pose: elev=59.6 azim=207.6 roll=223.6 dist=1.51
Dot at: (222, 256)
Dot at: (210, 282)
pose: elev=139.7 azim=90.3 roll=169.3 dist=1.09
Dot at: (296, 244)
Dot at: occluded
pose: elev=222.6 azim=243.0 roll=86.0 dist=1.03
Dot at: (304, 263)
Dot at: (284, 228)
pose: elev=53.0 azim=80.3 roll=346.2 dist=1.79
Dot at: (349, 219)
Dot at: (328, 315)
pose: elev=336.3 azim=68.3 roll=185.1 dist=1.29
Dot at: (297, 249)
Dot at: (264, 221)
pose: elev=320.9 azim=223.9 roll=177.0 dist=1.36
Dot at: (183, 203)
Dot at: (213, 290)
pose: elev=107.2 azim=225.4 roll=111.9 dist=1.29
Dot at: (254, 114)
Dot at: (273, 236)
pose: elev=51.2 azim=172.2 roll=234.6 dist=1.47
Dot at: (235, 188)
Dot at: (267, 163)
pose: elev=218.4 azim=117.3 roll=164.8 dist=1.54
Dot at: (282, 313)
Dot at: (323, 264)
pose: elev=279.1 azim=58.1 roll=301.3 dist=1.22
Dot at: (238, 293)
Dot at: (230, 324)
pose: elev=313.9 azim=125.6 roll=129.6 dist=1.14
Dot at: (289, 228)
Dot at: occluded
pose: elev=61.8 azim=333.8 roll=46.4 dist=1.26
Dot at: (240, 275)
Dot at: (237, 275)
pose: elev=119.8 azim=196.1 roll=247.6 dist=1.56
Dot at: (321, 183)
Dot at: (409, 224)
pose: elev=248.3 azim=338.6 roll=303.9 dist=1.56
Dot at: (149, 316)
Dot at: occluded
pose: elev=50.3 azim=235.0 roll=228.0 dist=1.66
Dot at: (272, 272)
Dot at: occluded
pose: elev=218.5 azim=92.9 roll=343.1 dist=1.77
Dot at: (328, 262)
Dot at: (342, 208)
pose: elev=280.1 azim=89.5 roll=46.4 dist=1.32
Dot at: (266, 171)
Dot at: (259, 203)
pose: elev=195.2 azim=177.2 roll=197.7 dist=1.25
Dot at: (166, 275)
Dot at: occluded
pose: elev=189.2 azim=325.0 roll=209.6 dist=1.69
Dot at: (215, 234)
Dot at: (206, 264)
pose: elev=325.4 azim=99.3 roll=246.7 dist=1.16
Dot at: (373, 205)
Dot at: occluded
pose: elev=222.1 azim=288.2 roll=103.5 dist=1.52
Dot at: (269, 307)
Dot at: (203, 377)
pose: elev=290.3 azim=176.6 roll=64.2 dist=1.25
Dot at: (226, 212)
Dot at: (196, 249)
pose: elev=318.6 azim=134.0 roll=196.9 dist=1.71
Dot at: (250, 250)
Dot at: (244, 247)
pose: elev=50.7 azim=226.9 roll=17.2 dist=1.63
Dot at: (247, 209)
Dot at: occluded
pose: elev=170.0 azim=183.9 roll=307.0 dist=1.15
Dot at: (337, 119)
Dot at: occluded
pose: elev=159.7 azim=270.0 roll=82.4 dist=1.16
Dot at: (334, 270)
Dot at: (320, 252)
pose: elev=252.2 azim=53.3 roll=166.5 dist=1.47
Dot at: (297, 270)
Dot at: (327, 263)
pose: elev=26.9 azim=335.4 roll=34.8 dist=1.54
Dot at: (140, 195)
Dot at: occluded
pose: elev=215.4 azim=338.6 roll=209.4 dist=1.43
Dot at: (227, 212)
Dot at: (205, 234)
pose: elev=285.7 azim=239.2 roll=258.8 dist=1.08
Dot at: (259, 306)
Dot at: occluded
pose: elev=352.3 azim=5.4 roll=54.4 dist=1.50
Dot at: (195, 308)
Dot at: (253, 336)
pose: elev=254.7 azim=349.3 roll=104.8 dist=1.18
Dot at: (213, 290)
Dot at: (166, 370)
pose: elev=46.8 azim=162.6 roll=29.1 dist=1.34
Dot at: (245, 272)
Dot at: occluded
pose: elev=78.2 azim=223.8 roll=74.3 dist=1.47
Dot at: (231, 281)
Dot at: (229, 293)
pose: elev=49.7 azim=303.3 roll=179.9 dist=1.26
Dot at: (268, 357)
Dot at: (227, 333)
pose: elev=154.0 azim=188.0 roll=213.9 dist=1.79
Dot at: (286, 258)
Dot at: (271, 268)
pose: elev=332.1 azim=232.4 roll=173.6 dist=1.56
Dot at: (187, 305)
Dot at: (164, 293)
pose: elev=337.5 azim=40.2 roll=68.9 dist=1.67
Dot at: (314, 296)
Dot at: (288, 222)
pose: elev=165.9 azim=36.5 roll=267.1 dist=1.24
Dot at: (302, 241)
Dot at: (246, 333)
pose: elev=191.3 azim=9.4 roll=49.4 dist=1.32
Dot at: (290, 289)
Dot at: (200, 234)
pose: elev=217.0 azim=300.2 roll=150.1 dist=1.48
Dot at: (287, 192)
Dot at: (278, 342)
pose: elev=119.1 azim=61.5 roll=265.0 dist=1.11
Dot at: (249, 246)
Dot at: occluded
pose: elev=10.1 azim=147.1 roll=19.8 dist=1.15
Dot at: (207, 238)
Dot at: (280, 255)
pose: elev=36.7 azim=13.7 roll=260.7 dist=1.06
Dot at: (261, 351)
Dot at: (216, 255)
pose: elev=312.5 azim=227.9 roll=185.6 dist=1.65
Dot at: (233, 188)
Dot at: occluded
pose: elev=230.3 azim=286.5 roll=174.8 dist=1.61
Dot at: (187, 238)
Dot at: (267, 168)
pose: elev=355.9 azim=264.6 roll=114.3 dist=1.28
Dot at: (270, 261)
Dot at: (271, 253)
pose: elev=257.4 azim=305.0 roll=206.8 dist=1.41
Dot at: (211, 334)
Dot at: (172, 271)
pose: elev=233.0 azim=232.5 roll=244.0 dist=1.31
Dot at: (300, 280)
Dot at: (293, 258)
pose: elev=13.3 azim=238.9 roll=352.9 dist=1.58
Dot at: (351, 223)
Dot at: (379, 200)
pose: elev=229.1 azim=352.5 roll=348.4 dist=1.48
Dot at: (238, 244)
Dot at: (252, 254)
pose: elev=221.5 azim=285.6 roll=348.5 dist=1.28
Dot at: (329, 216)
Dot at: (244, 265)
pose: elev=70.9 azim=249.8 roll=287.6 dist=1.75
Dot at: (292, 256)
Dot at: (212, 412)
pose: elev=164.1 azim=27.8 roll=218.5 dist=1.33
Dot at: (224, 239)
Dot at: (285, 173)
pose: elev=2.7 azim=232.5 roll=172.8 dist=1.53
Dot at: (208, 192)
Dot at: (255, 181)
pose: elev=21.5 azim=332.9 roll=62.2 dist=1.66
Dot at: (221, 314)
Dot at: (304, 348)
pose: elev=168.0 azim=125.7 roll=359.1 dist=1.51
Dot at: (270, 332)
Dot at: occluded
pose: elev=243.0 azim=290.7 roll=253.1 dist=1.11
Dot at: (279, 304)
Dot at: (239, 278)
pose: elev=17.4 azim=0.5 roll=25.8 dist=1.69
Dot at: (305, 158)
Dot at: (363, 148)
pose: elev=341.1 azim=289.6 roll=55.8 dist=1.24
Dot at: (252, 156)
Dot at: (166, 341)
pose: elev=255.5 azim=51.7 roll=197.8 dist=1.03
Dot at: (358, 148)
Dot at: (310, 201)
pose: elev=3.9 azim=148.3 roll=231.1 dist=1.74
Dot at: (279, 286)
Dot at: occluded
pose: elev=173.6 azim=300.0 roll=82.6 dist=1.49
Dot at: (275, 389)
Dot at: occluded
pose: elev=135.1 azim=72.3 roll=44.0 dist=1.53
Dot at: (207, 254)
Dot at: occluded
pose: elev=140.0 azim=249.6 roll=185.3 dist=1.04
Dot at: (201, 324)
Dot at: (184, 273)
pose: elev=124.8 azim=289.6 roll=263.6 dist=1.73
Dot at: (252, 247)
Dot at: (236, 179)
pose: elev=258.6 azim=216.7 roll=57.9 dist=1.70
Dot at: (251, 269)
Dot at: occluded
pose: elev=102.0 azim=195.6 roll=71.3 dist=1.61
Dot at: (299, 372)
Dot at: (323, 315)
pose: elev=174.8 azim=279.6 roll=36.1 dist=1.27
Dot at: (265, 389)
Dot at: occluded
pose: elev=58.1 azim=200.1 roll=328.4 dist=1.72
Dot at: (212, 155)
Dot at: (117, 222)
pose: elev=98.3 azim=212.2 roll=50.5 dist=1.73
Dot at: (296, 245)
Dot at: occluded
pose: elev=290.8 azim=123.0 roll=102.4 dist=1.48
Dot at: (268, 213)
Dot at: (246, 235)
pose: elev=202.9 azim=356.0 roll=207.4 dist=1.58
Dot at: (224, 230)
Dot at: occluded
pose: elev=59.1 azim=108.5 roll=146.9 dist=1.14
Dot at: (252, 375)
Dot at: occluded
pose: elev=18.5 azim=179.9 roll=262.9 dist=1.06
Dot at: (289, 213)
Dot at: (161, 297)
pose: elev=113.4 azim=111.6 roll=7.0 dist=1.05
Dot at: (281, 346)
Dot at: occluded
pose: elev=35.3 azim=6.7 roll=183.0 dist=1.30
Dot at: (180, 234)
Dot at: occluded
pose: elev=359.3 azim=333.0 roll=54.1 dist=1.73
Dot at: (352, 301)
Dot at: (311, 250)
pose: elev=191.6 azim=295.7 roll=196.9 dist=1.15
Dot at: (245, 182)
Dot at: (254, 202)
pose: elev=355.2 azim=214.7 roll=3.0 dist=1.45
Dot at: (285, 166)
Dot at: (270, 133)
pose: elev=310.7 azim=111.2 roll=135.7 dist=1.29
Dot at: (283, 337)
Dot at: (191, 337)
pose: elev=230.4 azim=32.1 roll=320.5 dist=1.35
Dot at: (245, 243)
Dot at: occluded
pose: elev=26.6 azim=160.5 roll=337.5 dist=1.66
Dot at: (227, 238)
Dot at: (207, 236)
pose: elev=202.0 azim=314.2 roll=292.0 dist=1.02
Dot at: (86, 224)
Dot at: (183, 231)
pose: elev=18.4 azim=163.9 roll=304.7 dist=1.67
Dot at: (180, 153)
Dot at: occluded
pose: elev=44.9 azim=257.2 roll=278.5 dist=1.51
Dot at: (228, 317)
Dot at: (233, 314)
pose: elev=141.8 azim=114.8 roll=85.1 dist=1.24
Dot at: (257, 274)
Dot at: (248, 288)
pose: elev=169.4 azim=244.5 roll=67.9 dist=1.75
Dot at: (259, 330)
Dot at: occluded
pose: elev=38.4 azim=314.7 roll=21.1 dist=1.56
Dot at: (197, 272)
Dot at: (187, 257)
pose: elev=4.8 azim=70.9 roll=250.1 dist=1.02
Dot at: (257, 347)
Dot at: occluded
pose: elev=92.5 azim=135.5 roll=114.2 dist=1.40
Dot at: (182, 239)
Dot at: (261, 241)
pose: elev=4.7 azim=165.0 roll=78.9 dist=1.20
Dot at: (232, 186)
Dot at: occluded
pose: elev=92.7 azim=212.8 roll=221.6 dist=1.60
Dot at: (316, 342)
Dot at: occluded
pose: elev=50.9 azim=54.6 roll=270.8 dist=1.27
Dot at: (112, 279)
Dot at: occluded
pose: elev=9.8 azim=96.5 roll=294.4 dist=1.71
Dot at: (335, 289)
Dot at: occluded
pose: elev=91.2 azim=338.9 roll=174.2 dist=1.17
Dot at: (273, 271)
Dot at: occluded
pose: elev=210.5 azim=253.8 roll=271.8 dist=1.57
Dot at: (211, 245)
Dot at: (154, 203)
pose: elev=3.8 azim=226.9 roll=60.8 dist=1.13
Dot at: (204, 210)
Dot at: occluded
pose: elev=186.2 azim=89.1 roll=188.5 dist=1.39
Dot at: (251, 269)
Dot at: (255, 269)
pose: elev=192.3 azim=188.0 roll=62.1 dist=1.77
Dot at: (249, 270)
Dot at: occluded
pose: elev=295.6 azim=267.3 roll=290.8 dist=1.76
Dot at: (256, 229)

********************

DIRECTIONS: Rewrite only the part of the records that opens with the line containing "pose: elev=139.7 azim=90.3" and closes with the line containing "Dot at: (323, 264)", putting "distance" wherever "dist" appears and leaving everything else unchanged.

OUTPUT FOR THIS TASK:
pose: elev=139.7 azim=90.3 roll=169.3 distance=1.09
Dot at: (296, 244)
Dot at: occluded
pose: elev=222.6 azim=243.0 roll=86.0 distance=1.03
Dot at: (304, 263)
Dot at: (284, 228)
pose: elev=53.0 azim=80.3 roll=346.2 distance=1.79
Dot at: (349, 219)
Dot at: (328, 315)
pose: elev=336.3 azim=68.3 roll=185.1 distance=1.29
Dot at: (297, 249)
Dot at: (264, 221)
pose: elev=320.9 azim=223.9 roll=177.0 distance=1.36
Dot at: (183, 203)
Dot at: (213, 290)
pose: elev=107.2 azim=225.4 roll=111.9 distance=1.29
Dot at: (254, 114)
Dot at: (273, 236)
pose: elev=51.2 azim=172.2 roll=234.6 distance=1.47
Dot at: (235, 188)
Dot at: (267, 163)
pose: elev=218.4 azim=117.3 roll=164.8 distance=1.54
Dot at: (282, 313)
Dot at: (323, 264)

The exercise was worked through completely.